I ran into a surprising result when looking for an integer id number in a pandas column of integers where I knew the number was in the list. I've now boiled this down to a really simple test case that baffles me. I'm clearly missing something really obvious?!
Here is how I reproduced the problem:
import numpy as np
import pandas as pd
# Create two pandas objects; col_2 is an np.int64
source_series_1 = pd.DataFrame({'col_1': ['a','b','c','d'], 'col_2':np.int64([1, 2, 3, 4])})
source_series_2 = pd.DataFrame({'col_1': ['a','b','c','d'], 'col_2':np.int64([101, 102, 103, 104])})

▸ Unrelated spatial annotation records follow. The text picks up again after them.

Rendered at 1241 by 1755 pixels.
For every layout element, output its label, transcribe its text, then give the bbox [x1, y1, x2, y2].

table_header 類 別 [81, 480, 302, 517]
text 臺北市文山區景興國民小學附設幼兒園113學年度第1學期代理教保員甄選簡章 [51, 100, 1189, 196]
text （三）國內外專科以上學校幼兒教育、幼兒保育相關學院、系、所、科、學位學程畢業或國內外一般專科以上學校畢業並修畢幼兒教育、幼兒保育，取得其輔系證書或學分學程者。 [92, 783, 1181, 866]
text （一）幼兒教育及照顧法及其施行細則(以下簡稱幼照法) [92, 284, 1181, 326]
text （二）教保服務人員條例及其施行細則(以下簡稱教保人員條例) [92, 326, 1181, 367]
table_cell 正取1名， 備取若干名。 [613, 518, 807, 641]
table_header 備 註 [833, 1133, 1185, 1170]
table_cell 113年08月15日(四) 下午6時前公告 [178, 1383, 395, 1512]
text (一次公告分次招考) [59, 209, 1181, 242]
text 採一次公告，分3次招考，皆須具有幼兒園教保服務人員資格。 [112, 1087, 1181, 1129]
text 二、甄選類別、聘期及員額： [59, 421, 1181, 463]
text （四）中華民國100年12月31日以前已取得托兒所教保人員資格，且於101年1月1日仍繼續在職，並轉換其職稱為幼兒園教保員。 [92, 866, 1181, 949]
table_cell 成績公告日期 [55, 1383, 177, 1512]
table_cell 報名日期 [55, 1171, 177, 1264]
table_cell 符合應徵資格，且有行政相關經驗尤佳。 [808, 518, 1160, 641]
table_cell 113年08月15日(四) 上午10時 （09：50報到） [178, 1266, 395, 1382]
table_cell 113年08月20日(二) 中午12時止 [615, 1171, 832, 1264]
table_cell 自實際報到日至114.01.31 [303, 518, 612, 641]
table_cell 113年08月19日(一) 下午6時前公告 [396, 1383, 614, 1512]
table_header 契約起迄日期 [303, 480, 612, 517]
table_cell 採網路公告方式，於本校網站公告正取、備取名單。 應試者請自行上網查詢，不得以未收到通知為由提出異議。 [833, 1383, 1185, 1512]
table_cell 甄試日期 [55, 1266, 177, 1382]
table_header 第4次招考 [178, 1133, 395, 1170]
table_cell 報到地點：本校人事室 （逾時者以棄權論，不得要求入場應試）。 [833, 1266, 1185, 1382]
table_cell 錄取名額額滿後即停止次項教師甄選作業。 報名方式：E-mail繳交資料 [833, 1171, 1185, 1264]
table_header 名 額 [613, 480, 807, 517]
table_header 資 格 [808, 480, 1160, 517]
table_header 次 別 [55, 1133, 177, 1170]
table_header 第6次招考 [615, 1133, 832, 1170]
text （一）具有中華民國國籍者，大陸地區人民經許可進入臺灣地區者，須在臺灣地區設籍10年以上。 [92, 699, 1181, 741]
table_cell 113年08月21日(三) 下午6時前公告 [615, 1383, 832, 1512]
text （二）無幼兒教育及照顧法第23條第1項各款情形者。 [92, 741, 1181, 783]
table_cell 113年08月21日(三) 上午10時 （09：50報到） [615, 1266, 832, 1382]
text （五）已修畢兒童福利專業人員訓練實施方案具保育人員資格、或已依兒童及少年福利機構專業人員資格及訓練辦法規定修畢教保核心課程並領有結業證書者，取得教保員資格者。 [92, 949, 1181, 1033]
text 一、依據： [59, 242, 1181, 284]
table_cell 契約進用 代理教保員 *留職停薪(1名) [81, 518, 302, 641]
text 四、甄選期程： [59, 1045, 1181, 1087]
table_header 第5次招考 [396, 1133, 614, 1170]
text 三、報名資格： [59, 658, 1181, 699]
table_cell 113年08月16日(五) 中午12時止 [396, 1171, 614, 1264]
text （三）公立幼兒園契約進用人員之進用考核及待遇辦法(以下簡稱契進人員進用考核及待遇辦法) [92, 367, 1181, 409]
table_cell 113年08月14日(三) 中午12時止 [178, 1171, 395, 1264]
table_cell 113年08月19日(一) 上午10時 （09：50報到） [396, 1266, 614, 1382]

Now test membership in the these dfs:
# Test membership in pandas series
print(np.int64(2) in source_series_1.col_2)
print(np.int64(102) in source_series_2.col_2)
output:
True
False # ?!
# But! convert to a simple list...
print(np.int64(2) in list(source_series_1.col_2))
print(np.int64(102) in list(source_series_2.col_2))
output:
True
True
I note I get the same output for both without the explicit cast:
print(2 in source_series_1.col_2) #True
print(102 in source_series_2.col_2) #False
There is clearly something incredibly simple going on that I am just missing/forgetting. I'd love to understand why source_series_2 fails the 'in' test?